Wednesday, December 11, 2013

Amahl redux?

While penetrating myself through the first hour of NBC's The Sound of Music Live with Carrie Underwood in the lead role (I had to be in bed early because of another hard 6 AM workout), I read many criticisms of it compared to the 1965 movie, and much of the problem with the live event was the majority of viewers do not understand the difference between live theatre and a motion picture that is filmed and edited.

The biggest observations of the performance were twofold; one, the use of pre-recorded soundtracks, which Arturo Toscanini would have never approved. Mr. Toscanini was the conductor of NBC's orchestra until the 1950's. This is a problem we are seeing everywhere today, even in churches, which forced me to leave our church choir. The second observation was that it had roughly been fifty years since NBC had commissioned live musical theatre for television.
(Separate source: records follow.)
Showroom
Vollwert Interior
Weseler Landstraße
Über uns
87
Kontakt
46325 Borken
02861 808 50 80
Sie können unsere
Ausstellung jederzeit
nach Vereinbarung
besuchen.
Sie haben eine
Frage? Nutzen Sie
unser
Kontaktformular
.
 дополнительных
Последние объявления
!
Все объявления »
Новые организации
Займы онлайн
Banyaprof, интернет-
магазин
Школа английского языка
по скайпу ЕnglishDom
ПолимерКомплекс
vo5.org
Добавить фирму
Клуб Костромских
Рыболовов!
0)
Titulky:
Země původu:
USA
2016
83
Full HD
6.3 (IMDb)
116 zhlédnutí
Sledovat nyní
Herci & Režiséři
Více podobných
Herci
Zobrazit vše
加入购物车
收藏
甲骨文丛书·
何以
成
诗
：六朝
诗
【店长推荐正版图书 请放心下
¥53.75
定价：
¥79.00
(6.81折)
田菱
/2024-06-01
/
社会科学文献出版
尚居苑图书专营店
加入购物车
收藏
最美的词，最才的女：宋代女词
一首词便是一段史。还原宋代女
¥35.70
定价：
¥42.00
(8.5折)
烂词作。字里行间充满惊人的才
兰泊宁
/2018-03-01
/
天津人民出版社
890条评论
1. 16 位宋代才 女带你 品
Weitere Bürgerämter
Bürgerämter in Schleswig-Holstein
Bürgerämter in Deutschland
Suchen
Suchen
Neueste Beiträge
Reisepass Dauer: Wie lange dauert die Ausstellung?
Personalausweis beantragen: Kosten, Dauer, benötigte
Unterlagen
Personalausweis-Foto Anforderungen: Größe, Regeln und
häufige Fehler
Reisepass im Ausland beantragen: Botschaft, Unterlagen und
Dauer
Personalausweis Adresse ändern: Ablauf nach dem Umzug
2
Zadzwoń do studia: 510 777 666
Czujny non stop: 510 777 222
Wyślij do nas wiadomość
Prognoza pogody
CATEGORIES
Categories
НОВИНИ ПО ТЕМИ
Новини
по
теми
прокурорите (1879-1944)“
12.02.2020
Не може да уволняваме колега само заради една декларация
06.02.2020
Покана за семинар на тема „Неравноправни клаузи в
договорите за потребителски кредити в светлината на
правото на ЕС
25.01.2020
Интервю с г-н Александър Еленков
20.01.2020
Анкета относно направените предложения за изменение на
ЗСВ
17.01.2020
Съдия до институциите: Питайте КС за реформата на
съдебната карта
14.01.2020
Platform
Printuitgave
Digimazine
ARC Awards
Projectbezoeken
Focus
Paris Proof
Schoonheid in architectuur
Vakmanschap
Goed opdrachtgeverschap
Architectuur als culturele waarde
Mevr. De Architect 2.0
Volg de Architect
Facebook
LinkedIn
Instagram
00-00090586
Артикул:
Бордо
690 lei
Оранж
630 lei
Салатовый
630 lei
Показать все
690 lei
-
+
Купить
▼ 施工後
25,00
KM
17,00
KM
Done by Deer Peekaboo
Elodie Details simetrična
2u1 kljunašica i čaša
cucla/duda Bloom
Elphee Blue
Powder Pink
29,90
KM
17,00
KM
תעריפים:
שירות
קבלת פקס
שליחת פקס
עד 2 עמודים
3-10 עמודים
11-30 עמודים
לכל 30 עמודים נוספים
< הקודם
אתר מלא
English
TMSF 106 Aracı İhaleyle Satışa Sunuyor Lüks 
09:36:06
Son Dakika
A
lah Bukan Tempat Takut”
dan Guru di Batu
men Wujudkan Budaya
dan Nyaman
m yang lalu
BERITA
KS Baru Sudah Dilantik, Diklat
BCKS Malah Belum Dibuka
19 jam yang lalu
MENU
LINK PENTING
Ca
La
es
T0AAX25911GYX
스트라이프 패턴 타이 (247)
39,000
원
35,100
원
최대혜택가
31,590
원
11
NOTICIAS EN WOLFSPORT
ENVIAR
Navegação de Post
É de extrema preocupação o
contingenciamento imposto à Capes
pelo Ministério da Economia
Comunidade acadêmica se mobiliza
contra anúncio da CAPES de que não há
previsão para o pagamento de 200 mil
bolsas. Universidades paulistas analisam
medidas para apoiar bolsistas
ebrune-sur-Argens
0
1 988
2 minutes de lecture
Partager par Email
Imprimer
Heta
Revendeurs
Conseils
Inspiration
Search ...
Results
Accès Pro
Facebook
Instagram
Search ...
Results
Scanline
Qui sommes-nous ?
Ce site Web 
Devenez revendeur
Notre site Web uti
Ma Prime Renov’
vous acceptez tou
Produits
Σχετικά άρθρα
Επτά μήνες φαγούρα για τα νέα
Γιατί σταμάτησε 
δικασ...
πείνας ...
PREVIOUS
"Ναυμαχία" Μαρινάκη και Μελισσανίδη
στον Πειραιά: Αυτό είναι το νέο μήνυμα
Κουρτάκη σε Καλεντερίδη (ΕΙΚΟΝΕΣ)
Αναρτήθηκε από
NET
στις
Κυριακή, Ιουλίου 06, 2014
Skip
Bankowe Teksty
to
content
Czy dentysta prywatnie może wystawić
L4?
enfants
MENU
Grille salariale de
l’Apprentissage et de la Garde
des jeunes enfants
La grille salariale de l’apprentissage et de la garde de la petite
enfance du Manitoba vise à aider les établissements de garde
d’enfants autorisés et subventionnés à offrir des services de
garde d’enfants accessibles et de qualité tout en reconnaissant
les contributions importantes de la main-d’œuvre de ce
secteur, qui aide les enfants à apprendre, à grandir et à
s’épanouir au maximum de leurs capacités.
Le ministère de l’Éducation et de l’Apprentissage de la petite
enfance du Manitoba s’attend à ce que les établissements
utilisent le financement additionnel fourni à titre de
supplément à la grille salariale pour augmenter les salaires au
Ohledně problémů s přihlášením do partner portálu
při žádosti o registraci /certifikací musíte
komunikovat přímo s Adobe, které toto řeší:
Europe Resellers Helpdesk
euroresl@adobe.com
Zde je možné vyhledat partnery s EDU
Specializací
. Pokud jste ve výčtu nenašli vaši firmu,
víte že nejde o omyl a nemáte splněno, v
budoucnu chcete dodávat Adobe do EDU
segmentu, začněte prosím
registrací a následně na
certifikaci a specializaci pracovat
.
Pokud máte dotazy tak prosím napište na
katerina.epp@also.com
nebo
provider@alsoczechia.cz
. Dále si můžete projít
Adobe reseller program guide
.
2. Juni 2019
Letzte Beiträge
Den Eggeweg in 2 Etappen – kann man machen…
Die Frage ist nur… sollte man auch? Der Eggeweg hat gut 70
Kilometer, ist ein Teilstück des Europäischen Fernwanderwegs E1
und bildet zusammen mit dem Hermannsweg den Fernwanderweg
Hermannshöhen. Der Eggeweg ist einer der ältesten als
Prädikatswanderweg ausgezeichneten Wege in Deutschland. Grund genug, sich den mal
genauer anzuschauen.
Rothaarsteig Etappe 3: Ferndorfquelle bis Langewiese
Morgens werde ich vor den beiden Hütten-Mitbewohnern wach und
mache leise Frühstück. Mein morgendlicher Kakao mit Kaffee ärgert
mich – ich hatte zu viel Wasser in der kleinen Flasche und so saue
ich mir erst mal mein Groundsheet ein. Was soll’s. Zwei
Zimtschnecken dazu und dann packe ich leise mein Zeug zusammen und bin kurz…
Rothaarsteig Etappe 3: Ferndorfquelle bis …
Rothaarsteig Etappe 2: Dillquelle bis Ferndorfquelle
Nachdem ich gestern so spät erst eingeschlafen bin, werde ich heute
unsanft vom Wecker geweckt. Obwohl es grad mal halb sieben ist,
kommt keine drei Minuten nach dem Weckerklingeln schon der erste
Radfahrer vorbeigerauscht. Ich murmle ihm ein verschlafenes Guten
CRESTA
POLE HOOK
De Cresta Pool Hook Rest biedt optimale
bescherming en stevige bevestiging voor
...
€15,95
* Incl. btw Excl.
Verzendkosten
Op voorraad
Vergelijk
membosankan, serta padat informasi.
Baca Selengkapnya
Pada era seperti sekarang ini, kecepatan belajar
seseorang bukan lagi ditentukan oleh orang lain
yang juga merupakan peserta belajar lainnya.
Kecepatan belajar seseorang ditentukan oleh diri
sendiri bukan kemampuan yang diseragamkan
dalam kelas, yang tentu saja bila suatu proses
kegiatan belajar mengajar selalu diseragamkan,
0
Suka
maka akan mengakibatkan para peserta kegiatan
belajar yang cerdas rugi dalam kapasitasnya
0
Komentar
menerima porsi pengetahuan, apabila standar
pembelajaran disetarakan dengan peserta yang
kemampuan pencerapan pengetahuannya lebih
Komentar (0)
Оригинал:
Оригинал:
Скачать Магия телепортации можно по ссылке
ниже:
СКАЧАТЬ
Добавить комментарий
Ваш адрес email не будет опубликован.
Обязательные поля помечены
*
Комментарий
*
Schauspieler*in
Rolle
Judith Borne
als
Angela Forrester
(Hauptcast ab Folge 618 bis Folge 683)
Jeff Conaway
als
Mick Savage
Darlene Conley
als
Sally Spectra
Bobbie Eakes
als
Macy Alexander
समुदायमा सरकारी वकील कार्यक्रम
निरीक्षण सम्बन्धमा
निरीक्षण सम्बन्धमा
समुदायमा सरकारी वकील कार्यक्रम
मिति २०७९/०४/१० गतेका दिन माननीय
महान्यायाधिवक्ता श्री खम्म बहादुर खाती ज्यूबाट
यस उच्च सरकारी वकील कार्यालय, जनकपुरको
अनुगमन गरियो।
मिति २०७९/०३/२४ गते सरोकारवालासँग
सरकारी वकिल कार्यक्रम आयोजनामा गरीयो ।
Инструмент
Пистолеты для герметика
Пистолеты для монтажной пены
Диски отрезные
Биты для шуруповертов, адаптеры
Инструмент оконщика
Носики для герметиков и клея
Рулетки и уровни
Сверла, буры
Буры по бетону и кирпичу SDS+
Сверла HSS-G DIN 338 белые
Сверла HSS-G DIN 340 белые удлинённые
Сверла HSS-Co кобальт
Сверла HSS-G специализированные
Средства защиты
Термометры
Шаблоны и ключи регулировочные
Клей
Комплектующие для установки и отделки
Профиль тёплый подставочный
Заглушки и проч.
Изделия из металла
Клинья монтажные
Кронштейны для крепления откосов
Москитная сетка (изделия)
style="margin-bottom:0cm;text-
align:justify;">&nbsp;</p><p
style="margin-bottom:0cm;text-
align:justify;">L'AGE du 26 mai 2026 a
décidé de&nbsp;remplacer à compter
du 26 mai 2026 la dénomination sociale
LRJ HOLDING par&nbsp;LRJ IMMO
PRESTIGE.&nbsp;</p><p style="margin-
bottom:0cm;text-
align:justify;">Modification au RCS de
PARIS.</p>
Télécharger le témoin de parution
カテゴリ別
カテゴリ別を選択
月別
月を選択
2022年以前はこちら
Now Fox had commissioned a live Roc and NBC had live ER episodes, but they were just episodes for certain occasions.

For a generation that hasn't seen a live musical theatre event, and do not understand the importance of NBC's annual (1951-63) performances of Menotti's Amahl and the Night Visitors, including myself, that we have discussed on the blog, the live staging of Rodgers and Hammerstein's big musical was a throwback to that era. I can understand the criticism of the lead role being former Pop Idol Carrie Underwood, but other than that, the larger issue is something I hope will return to television annually, and that is live theatre. Is this the modern-day Amahl? Might we have a return to live theatre on television the way it was, with live orchestras too?